- [HOW TO COMPLETE THIS TASK]: From the line with "163 | 524 |" through the line with "385 | 1667 |", inclusive, return each line of the data below exactly and leave the rest out.

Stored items
*** Block opens ***

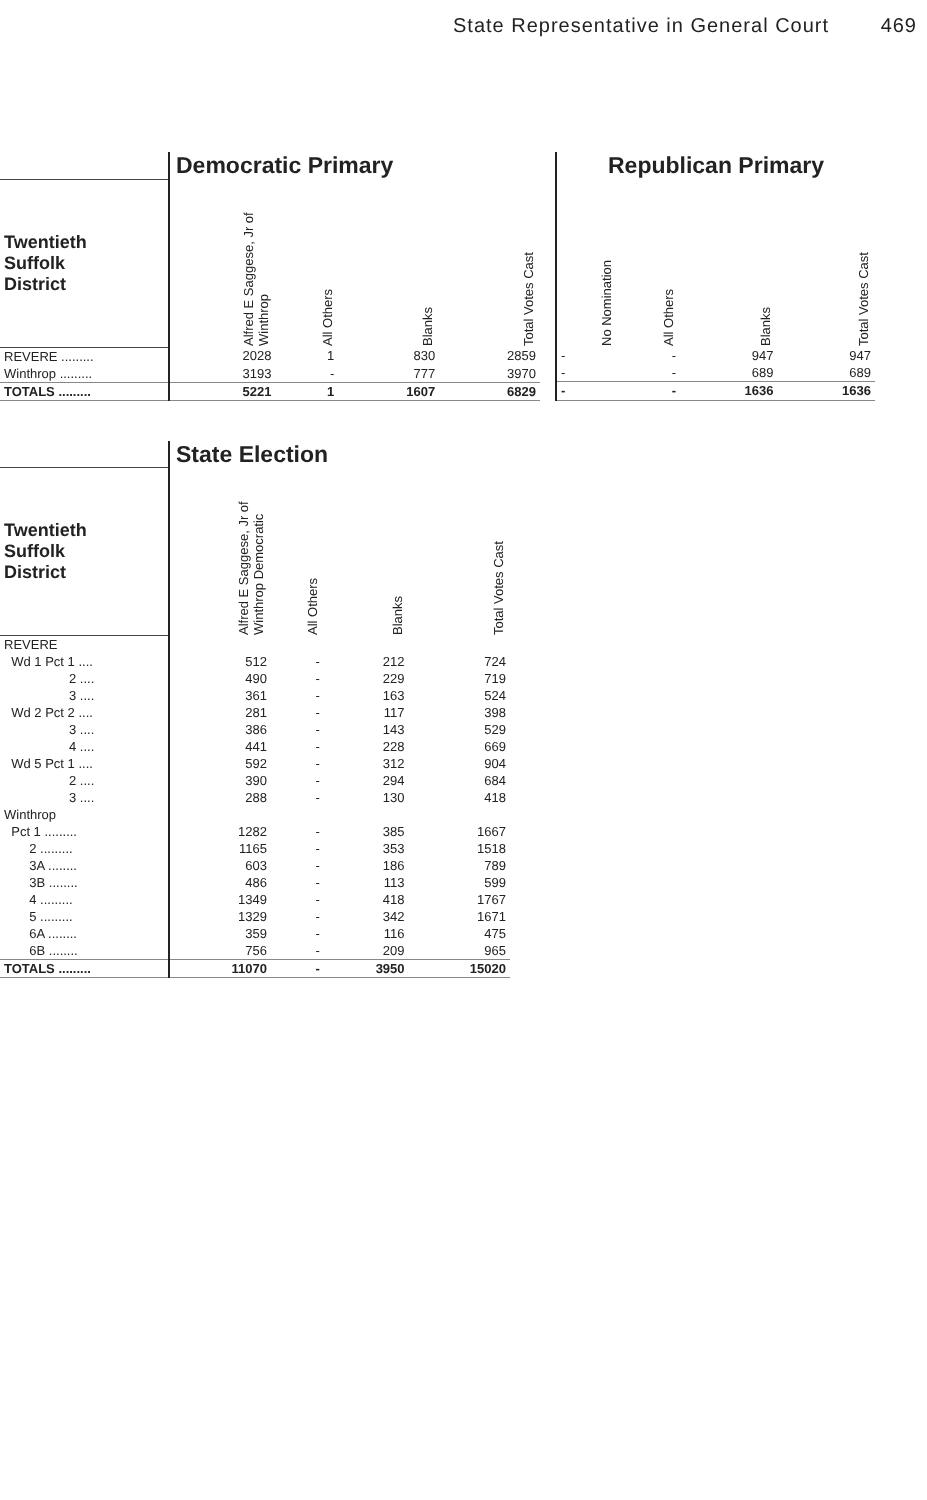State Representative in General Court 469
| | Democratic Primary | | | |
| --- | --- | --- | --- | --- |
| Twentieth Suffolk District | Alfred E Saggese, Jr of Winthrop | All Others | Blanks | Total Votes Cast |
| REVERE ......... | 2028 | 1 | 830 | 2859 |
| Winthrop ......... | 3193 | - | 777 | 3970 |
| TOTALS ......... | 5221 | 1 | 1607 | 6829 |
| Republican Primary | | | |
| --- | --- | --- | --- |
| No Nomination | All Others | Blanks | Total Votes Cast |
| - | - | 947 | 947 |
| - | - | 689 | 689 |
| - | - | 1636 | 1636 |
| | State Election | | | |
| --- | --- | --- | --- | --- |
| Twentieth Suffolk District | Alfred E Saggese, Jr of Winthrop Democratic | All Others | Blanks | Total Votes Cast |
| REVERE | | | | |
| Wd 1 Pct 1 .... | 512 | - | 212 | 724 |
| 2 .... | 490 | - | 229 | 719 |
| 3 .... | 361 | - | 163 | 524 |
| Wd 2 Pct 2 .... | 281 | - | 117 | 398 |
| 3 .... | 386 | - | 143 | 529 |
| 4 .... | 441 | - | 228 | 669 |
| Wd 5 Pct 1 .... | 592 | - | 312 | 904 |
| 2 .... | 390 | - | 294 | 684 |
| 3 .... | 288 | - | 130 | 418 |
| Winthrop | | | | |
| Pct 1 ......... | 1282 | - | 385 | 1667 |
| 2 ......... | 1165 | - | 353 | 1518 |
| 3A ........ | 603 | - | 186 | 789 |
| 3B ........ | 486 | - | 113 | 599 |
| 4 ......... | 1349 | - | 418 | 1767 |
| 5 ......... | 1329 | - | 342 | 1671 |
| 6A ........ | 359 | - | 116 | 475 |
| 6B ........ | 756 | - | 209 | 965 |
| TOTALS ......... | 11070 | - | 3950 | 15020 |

*** Block closes ***

- [ANSWER TO THE PROBLEM]:
| 3 .... | 361 | - | 163 | 524 |
| Wd 2 Pct 2 .... | 281 | - | 117 | 398 |
| 3 .... | 386 | - | 143 | 529 |
| 4 .... | 441 | - | 228 | 669 |
| Wd 5 Pct 1 .... | 592 | - | 312 | 904 |
| 2 .... | 390 | - | 294 | 684 |
| 3 .... | 288 | - | 130 | 418 |
| Winthrop | | | | |
| Pct 1 ......... | 1282 | - | 385 | 1667 |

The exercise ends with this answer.